Sua Excelência
O Ministro da Administração Interna
Praça do Comércio
1149-015 Lisboa
               
Proc. Q-3365/12 (A5)
 
13.03.2012
 
 
RECOMENDAÇÃO N.º 2/B/2013
 
Formulada de acordo com o disposto no artigo 20.º, n.º 1, alínea b), da Lei n.º 9/91,
de 9 de abril (Estatuto do Provedor de Justiça)
 
 
I
 
1. Determinei a abertura de processo de averiguações na sequência de queixa incidente sobre a validade de notificação levada a cabo pelo Comando da G.N.R., aquando da emissão do auto de contraordenação, por infração rodoviária, uma vez que o queixoso, de nacionalidade australiana, desconhecia a língua portuguesa.
 
2. Em cumprimento do princípio de audição prévia consignado no artigo 34.º da Lei n.º 9/91, de 9 de abril (Estatuto do Provedor de Justiça), veio a entidade visada transmitir ([1]) que «Os autos de contraordenação por infrações ao Código da Estrada elaborados nos termos dos artigos 170º e 175º, apenas dispõem de instruções em língua portuguesa»,acrescentando ainda que«Não é prática usual acionar a presença de um intérprete em sede de elaboração de autos de contraordenação, por infrações ao Código da Estrada a cidadãos estrangeiros»,reconhecendo-se o incumprimento do regime ínsito no n.º 2 do artigo 92.º do Código do Processo Penal«por manifesta falta de condições em que decorre o ato».

→ TAREFA 1: No excerto do documento, qual é a nacionalidade do queixoso?

→ DADOS DO EXERCÍCIO:

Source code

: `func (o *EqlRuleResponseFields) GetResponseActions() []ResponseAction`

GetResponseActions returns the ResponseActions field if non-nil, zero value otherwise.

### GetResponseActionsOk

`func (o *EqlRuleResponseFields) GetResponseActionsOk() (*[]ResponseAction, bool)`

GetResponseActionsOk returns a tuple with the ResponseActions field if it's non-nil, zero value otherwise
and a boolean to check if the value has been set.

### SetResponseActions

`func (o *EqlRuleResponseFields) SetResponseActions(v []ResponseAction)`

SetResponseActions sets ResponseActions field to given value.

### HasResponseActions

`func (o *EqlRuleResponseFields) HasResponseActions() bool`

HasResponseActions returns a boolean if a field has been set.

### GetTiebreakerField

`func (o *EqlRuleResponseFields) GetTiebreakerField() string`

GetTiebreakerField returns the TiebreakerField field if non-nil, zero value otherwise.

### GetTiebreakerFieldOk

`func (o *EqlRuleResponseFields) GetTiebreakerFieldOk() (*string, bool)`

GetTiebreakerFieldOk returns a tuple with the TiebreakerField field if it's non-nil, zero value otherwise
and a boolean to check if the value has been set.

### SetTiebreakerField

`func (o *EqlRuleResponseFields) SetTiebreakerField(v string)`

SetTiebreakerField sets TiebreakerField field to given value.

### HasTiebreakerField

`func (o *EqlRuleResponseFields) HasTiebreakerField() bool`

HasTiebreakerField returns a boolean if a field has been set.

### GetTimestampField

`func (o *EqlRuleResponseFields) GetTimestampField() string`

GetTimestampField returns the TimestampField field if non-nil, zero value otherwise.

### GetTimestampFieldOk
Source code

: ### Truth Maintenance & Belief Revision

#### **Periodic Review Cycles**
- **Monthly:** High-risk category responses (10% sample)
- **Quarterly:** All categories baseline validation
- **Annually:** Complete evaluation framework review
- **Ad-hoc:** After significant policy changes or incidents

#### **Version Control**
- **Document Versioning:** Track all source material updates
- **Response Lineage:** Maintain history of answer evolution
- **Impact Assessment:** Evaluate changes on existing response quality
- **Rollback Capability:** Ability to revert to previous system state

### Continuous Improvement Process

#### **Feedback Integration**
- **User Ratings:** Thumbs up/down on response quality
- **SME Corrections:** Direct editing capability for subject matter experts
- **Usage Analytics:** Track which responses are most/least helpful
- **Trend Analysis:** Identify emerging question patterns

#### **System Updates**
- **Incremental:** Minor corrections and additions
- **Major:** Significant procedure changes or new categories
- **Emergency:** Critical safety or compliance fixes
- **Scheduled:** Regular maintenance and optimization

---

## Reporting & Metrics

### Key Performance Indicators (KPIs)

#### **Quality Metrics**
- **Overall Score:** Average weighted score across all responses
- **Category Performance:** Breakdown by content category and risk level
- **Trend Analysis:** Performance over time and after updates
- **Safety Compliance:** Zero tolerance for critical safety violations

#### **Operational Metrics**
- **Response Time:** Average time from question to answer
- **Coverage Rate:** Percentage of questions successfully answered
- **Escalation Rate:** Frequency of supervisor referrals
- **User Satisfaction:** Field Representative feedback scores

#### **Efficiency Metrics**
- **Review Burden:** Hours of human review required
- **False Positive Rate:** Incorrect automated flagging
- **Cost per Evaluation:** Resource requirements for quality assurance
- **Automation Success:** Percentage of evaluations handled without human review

→ TAREFA 2: Reproduza sem alterações as linhas de dados, desde a primeira até à que contém "(o *EqlRuleResponseFields) SetTiebreakerField(v", incluindo esta.

→ RESPOSTA 1: O queixoso é de nacionalidade australiana.

→ RESPOSTA 2:
Source code

: `func (o *EqlRuleResponseFields) GetResponseActions() []ResponseAction`

GetResponseActions returns the ResponseActions field if non-nil, zero value otherwise.

### GetResponseActionsOk

`func (o *EqlRuleResponseFields) GetResponseActionsOk() (*[]ResponseAction, bool)`

GetResponseActionsOk returns a tuple with the ResponseActions field if it's non-nil, zero value otherwise
and a boolean to check if the value has been set.

### SetResponseActions

`func (o *EqlRuleResponseFields) SetResponseActions(v []ResponseAction)`

SetResponseActions sets ResponseActions field to given value.

### HasResponseActions

`func (o *EqlRuleResponseFields) HasResponseActions() bool`

HasResponseActions returns a boolean if a field has been set.

### GetTiebreakerField

`func (o *EqlRuleResponseFields) GetTiebreakerField() string`

GetTiebreakerField returns the TiebreakerField field if non-nil, zero value otherwise.

### GetTiebreakerFieldOk

`func (o *EqlRuleResponseFields) GetTiebreakerFieldOk() (*string, bool)`

GetTiebreakerFieldOk returns a tuple with the TiebreakerField field if it's non-nil, zero value otherwise
and a boolean to check if the value has been set.

### SetTiebreakerField

`func (o *EqlRuleResponseFields) SetTiebreakerField(v string)`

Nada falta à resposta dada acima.